Der naheliegende Kandidat heißt Ricardo Pepi. Der 23 Jahre alte Angreifer, den sie in den USA wegen seines Tempos „El Tren“, also der Zug, nennen, stammt aus El Paso an der amerikanisch-mexikanischen Grenze. In Deutschland verbindet man seinen Namen vor allem mit dem missglückten Kapitel beim FC Augsburg. Anfang 2022 wechselte Pepi als 18-Jähriger vom FC Dallas in die Bundesliga, kostete den FCA 16 Millionen Euro und blieb damit bis heute der teuerste Einkauf des Vereins.
Sportlich platzte das Experiment früh. Nach nur einem halben Jahr und 16 Partien ohne Torbeteiligung war Pepi schon wieder weg. In Erinnerung blieb außerdem ein absurd wirkendes und offenkundig falsches Zitat, wonach FCA-Coach Markus Weinzierl ihn unter der Dusche angepinkelt habe, weil das „dazu gehöre“.

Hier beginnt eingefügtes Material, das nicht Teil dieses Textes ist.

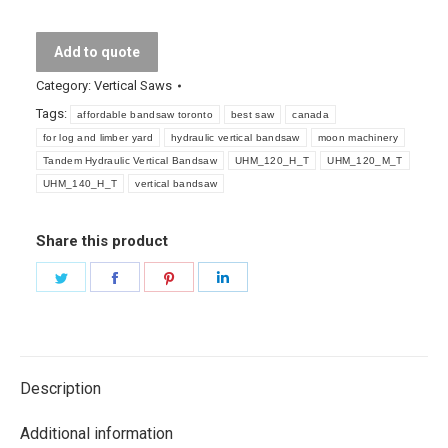
Vertical
Bandsaw
Add to quote
quantity
Category:
Vertical Saws
Tags:
affordable bandsaw toronto
best saw
canada
for log and limber yard
hydraulic vertical bandsaw
moon machinery
Tandem Hydraulic Vertical Bandsaw
UHM_120_H_T
UHM_120_M_T
UHM_140_H_T
vertical bandsaw
Share this product
Share
Share
Share
Share
on
on
on
on
Twitter
Facebook
Pinterest
LinkedIn
Description
Additional information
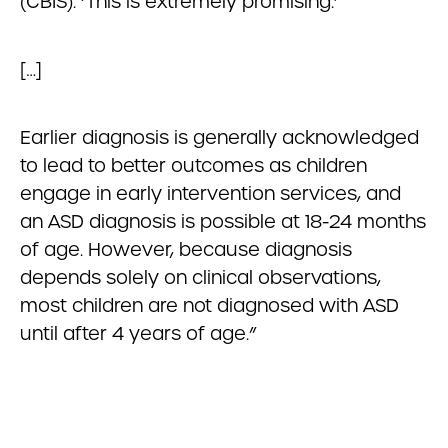
(CBIS). ‘This is extremely promising.’
[…]
Earlier diagnosis is generally acknowledged
to lead to better outcomes as children
engage in early intervention services, and
an ASD diagnosis is possible at 18-24 months
of age. However, because diagnosis
depends solely on clinical observations,
most children are not diagnosed with ASD
until after 4 years of age.”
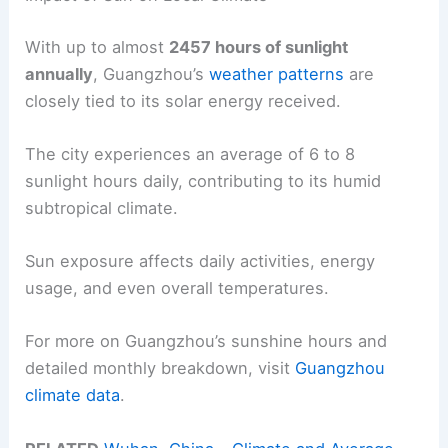
With up to almost
2457 hours of sunlight
annually
, Guangzhou’s
weather patterns
are
closely tied to its solar energy received.
The city experiences an average of 6 to 8
sunlight hours daily, contributing to its humid
subtropical climate.
Sun exposure affects daily activities, energy
usage, and even overall temperatures.
For more on Guangzhou’s sunshine hours and
detailed monthly breakdown, visit
Guangzhou
climate data
.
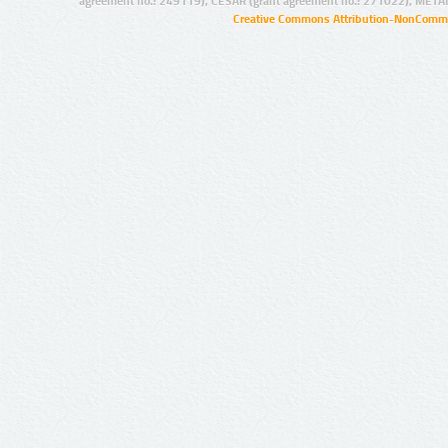
agreement no.: 249119), CESAR (grant agreement no.: 271022), META
Creative Commons Attribution-NonCommer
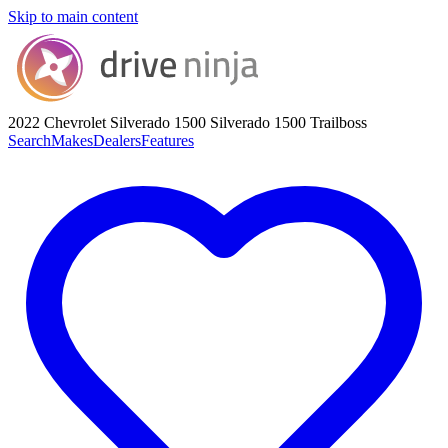
Skip to main content
2022 Chevrolet Silverado 1500
Silverado 1500 Trailboss
Search
Makes
Dealers
Features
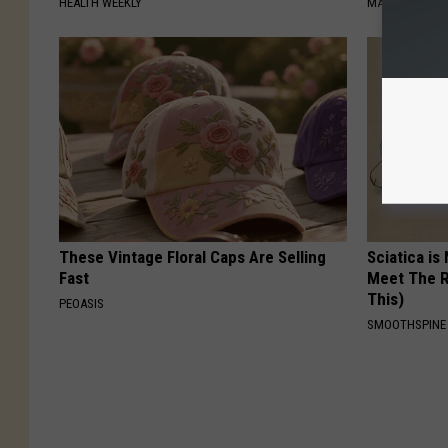
HEALTH WEEKLY
MADEINGENIU
These Vintage Floral Caps Are Selling
Sciatica is
Fast
Meet The R
This)
PEOASIS
SMOOTHSPINE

In den Vereinigten Staaten hat dieses Kapitel entweder kaum jemand wahrgenommen oder längst abgehakt. Denn Pepi hat sich inzwischen spürbar entwickelt. Für die PSV Eindhoven erzielte er in der vergangenen Saison starke 19 Treffer in 34 Einsätzen. Auch deshalb schwärmt Pochettino von seinem Stürmer. Der US-Coach bezeichnete Pepi zuletzt als einen „Killer“ und als „den Stürmer mit dem besten Torinstinkt in der US-Nationalmannschaft“. Zudem bescheinigte er ihm „eine unglaubliche Fähigkeit, Chancen zu kreieren und Tore zu schießen“.
Ganz eindeutig ist die Entscheidung dennoch nicht. Pepi ist als Strafraumstürmer ein anderer Spielertyp als Balogun, der mit Tempo, Physis und Tiefenläufen hinter die gegnerische Abwehrkette glänzt. Haji Wright käme dieser Rolle eher nahe. Dennoch spricht vieles für Pepi, auch weil er in allen vier WM-Partien bereits eingesetzt wurde und Pochettino sichtbar auf ihn baut.
Pepi selbst will in diesem Moment abliefern. Er sagte, er wolle einfach, „dass die Menschen mein Spiel genießen und spüren, dass ich mich diesem Team und diesem Land verpflichtet fühle“. Außerdem betonte er, er sei heute „ein ganz anderer Spieler“ als noch vor vier Jahren. Damals scheiterte er in Augsburg und wurde kurz vor der WM 2022 sogar aus dem US-Kader gestrichen.
Schon damals, meinte Kapitän Christian Pulisic später, hätte Pepi es „verdient gehabt“, dabei zu sein. Jetzt aber sei seine „Zeit gekommen“.